Vector.md

Vector

Class RedAmber::Vector represents a series of data in the DataFrame.

Constructor

Create from a column in a DataFrame

df = DataFrame.new(x: [1, 2, 3])
df[:x]
# =>
#<RedAmber::Vector(:uint8, size=3):0x000000000000f4ec>
[1, 2, 3]

New from an Array

vector = Vector.new([1, 2, 3])
# or
vector = Vector.new(1, 2, 3)
# or
vector = Vector.new(1..3)
# or
vector = Vector.new(Arrow::Array.new([1, 2, 3])
# or
require 'arrow-numo-narray'
vector = Vector.new(Numo::Int8[1, 2, 3])

# =>
#<RedAmber::Vector(:uint8, size=3):0x000000000000f514>
[1, 2, 3]

Properties

to_s

values, to_a, entries

indices, indexes, indeces

Return indices in an Array.

to_ary

It implicitly converts a Vector to an Array when required.

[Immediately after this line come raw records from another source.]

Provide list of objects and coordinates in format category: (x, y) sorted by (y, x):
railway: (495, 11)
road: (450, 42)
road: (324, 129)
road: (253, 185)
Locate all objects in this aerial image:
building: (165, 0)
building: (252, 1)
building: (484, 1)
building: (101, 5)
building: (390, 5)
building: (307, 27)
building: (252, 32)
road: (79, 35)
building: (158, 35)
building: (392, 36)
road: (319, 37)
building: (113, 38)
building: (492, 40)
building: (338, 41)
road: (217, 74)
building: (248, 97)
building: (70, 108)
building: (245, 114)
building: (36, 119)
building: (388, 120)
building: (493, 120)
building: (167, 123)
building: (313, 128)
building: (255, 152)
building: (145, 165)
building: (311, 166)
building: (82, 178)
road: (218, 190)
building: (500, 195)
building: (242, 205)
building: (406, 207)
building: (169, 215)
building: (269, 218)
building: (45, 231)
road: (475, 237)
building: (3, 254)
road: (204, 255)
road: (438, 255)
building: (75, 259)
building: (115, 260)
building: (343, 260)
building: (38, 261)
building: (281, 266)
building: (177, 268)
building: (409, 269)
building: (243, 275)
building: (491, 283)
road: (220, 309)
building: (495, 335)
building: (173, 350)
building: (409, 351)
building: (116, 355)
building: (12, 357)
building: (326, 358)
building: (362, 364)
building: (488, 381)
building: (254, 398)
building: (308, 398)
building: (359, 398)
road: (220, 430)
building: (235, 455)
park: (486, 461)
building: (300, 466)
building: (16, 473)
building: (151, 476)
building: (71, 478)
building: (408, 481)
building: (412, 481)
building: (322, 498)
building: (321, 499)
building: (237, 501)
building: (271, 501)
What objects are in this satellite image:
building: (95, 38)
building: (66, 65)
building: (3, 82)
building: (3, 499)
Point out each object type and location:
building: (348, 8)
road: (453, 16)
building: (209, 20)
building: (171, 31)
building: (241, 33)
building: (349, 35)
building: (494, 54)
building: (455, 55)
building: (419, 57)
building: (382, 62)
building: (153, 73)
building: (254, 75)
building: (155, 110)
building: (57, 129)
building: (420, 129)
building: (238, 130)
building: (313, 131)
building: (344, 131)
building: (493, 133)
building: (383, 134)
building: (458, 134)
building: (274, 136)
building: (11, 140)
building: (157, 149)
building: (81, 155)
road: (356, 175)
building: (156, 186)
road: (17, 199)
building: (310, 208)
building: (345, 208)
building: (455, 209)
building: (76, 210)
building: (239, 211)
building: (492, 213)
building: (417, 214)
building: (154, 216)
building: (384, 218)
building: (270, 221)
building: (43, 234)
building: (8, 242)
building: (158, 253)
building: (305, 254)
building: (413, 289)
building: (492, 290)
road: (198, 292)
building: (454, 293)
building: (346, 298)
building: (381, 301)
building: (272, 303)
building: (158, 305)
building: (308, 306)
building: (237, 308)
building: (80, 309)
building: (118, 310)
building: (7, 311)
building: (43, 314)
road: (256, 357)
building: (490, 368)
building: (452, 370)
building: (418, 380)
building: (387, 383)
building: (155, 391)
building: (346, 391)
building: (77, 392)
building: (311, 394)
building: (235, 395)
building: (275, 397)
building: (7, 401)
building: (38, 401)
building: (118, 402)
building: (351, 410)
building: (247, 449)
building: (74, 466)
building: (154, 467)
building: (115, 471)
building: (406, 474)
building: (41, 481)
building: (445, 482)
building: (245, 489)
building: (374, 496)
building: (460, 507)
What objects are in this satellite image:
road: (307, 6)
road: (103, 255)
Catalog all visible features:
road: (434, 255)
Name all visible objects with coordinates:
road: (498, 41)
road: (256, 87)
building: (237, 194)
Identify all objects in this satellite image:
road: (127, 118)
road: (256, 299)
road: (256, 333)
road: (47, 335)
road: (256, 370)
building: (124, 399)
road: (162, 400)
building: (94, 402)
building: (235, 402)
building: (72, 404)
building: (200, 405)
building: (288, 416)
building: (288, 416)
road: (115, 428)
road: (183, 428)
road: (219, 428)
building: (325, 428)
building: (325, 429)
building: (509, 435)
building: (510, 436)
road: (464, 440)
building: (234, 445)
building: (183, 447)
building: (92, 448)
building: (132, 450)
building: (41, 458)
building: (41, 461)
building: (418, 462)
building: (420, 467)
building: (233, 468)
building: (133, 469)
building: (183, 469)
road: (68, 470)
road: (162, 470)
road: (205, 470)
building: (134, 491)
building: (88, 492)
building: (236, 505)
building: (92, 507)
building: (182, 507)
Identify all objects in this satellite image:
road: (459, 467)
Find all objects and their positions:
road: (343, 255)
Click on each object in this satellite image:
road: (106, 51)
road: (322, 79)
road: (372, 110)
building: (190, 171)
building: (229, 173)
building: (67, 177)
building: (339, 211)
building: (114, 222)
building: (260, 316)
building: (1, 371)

[1, 2] + Vector.new([3, 4])

# =>
[1, 2, 3, 4]

size, length, n_rows, nrow

empty?

type

boolean?, numeric?, string?, temporal?

type_class

each, map, collect

If block is not given, returns Enumerator.

n_nils, n_nans

• n_nulls is an alias of n_nils

has_nil?

Returns true if self has any nil. Otherwise returns false.

inspect(limit: 80)

• limit sets size limit to display a long array.

  vector = Vector.new((1..50).to_a)
  # =>
  #<RedAmber::Vector(:uint8, size=50):0x000000000000f528>
  [1, 2, 3, 4, 5, 6, 7, 8, 9, 10, 11, 12, 13, 14, 15, 16, 17, 18, 19, 20, 21, 22, ... ]

Selecting Values

take(indices), [](indices)

• Acceptable class for indices:
  • Integer, Float
  • Vector of integer or float
  • Arrow::Arry of integer or float
• Negative index is also OK like the Ruby's primitive Array.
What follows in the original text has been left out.